0

so here is my code, it creates the files which means it has access to write permissions but it just doesn't write anything inside, the function works and it prints on screen it just doesn't write anything, any idea why is that?

expected behavior: it to create two files and filter websites to working or non-working and state the error code for non-working ones

current behavior: it creates to empty files

import requests
from concurrent.futures import ThreadPoolExecutor
websites = []
f = open("websites.txt", "r")
for i in f:
    if not i.startswith("http"):
        i = "http://"+i
    websites.append(i.strip())
    print("appended" + i)
f.close()
with open("working.txt", "w") as fa, open("not_working.txt", "w") as fe:
    def checker(website):
        response = requests.get(website)
        available = response.status_code == 200
        print(response.status_code)
        if available:
            fa.write(website + "\n")
        else:
            fe.write(website + " error " + response.status_code + "\n")
    with ThreadPoolExecutor() as executor:
        executor.map(checker, websites)
bido whab
  • 32
  • 8
  • Maybe this can help you https://stackoverflow.com/questions/11983938/python-appending-to-same-file-from-multiple-threads – Gonzalo Odiard May 01 '22 at 00:37
  • writing in treads is not good idea because it can make conflict which data should be write first. You should rather send data to main thread and write all (one-by-one) in this thread. You can use Queue to send data to main thread. Or maybe it can run as `results = executor.map(...).get()` and later write all values from `results` - at least you can do something like this with [multiprocessing.ThreadPool](https://docs.python.org/3/library/multiprocessing.html) – furas May 01 '22 at 01:02
  • when I run your code then I get only `.result_iterator at 0x7f8c59e82200>` - so it doesn't execute functions and it needs `for result in executor.map(checker, websites): ... do something with result ...` or at least `list( executor.map(checker, websites) )` and then it write in file – furas May 01 '22 at 01:11

1 Answers1

1

Code

executor.map(checker, websites)

creates generator but it doesn't execute threads.

It needs at least list()

list( executor.map(checker, websites) )

to execute generator.


Full code:

import requests
from concurrent.futures import ThreadPoolExecutor

# --- functions ---

def read_urls(filename):
    websites = []

    with open(filename) as f:
        for line in f:
            line = line.strip()
            if line:  # skip empty lines
                if not line.startswith("http"):
                    line = "http://" + line
                websites.append(line)
                print("appended:", line)

    return websites
    
def checker(website):
    response = requests.get(website)

    print('[checker]:', response.status_code, website)

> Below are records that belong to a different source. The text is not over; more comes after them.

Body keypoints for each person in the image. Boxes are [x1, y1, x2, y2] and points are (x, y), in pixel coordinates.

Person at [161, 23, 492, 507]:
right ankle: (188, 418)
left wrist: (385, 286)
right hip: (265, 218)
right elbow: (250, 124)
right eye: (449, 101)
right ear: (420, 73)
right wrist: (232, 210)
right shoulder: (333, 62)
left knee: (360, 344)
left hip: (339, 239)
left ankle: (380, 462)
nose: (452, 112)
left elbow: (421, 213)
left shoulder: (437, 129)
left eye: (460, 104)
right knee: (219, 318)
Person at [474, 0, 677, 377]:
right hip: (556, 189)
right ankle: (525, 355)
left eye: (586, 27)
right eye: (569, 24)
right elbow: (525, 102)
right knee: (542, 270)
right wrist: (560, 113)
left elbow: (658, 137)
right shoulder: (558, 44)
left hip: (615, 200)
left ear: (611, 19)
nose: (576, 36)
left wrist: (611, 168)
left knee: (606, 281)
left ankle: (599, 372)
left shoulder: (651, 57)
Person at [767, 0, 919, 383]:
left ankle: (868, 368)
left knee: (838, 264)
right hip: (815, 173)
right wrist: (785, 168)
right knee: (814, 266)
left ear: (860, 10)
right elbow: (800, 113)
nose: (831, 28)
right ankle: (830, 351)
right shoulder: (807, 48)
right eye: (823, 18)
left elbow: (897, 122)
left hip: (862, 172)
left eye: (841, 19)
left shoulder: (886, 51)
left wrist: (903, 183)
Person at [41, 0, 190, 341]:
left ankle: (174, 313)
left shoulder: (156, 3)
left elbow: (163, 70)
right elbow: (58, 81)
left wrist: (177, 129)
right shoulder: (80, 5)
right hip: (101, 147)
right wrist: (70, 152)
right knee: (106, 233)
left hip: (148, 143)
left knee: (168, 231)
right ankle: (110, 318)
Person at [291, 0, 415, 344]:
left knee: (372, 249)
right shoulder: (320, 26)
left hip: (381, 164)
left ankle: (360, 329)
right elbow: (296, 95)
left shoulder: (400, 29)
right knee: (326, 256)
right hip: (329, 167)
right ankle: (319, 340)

    if response.status_code == 200:
        fa.write(f'{website}\n')
    else:
        fe.write(f'{website} error {response.status_code}\n')

# --- main --- 

#websites = read_urls("websites.txt")
websites = ['https://stackoverflow.com', 'https://fake.com']

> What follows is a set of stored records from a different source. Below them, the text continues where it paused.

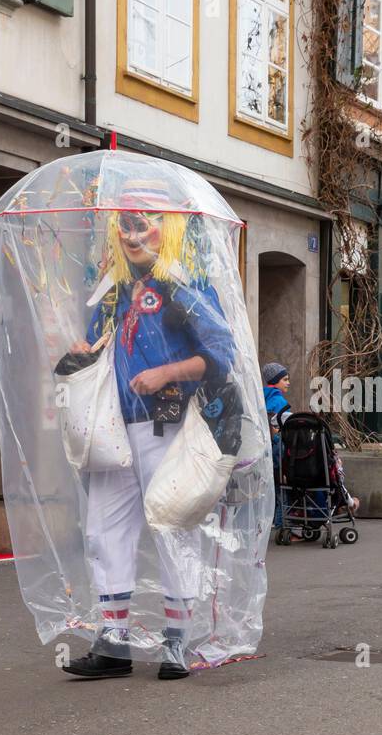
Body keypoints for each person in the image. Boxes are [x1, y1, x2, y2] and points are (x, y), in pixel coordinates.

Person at [62, 184, 236, 682]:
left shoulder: (186, 286)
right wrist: (83, 351)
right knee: (103, 529)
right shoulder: (112, 290)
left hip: (169, 426)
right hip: (112, 429)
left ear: (171, 228)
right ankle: (113, 642)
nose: (133, 235)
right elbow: (100, 346)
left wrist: (168, 373)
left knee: (171, 525)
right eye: (126, 225)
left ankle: (179, 640)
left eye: (144, 224)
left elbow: (221, 357)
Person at [263, 361, 295, 534]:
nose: (288, 383)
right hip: (278, 451)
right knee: (283, 486)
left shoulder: (261, 396)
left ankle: (273, 519)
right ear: (275, 381)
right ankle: (283, 522)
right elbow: (284, 428)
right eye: (285, 379)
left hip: (263, 450)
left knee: (272, 487)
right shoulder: (278, 401)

with open("working.txt", "w") as fa, open("not_working.txt", "w") as fe:
    with ThreadPoolExecutor() as executor:

        list( executor.map(checker, websites) )

But it may be safer to return result from function and write in main thread. And it will write results in the same order as data in original file. Writing in thread may get it in different order because threads may run in different order.

import requests
from concurrent.futures import ThreadPoolExecutor

# --- functions ---

def read_urls(filename):
    websites = []

    with open(filename) as f:
        for line in f:
            line = line.strip()
            if line:  # skip empty lines
                if not line.startswith("http"):
                    line = "http://" + line
                websites.append(line)
                print("appended:", line)

    return websites

def checker(website):
    response = requests.get(website)

    print('[checker]:', response.status_code, website)

    return website, response.status_code

# --- main --- 

#websites = read_urls("websites.txt")
websites = ['https://stackoverflow.com', 'https://fake.com']

with open("working.txt", "w") as fa, open("not_working.txt", "w") as fe:
    with ThreadPoolExecutor() as executor:

        for website, status_code in executor.map(checker, websites):

            print('[main]:', status_code, website)

            if status_code == 200:
                 fa.write(f'{website}\n')
            else:
                 fe.write(f'{website} error {status_code}\n')
furas
  • 134,197
  • 12
  • 106
  • 148